Literature DB >> 25914445

Computational identification and analysis of MADS box genes in Camellia sinensis.

Madhurjya Gogoi1, Sangeeta Borchetia1, Tanoy Bandyopadhyay1.   

Abstract

MADS (Minichromosome Maintenance1 Agamous Deficiens Serum response factor) box genes encode transcription factors and they play a key role in growth and development of flowering plants. There are two types of MADS box genes- Type I (serum response factor (SRF)-like) and Type II (myocyte enhancer factor 2 (MEF2)-like). Type II MADS box genes have a conserved MIKC domain (MADS DNA-binding domain, intervening domain, keratin-like domain, and c-terminal domain) and these were extensively studied in plants. Compared to other plants very little is known about MADS box genes in Camellia sinensis. The present study aims at identifying and analyzing the MADS-box genes present in Camellia sinensis. A comparative bioinformatics and phylogenetic analysis of the Camellia sinensis sequences along with Arabidopsis thaliana MADS box sequences available in the public domain databases led to the identification of 16 genes which were orthologous to Type II MADS box gene family members. The protein sequences were classified into distinct clades which are associated with the conserved function of flower and seed development. The identified genes may be used for gene expression and gene manipulation studies to elucidate their role in the development and flowering of tea which may pave the way to improve the crop productivity.

################

Assignment 1 >>
How many genes orthologous to Type II MADS box gene family members does the abstract say were identified?
Assignment 2 >>
Retype the part of the abstract starting with "Literature DB >>" and going on through "Borchetia1, Tanoy Bandyopadhyay1.".

Information given >>
################

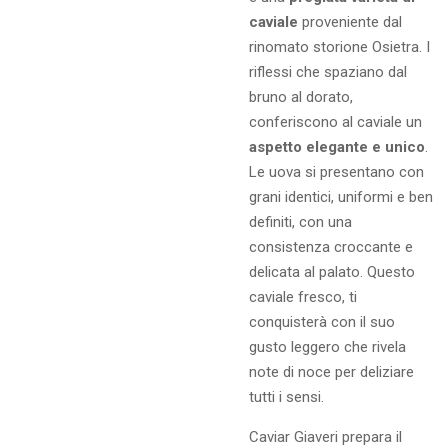
caviale
proveniente dal
rinomato storione Osietra. I
riflessi che spaziano dal
bruno al dorato,
conferiscono al caviale un
aspetto elegante e unico
.
Le uova si presentano con
grani identici, uniformi e ben
definiti, con una
consistenza croccante e
delicata al palato. Questo
caviale fresco, ti
conquisterà con il suo
gusto leggero che rivela
note di noce per deliziare
tutti i sensi.
Caviar Giaveri prepara il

################

Task solution 1 >>
16 genes.

Task solution 2 >>
Literature DB >> 25914445

Computational identification and analysis of MADS box genes in Camellia sinensis.

Madhurjya Gogoi1, Sangeeta Borchetia1, Tanoy Bandyopadhyay1.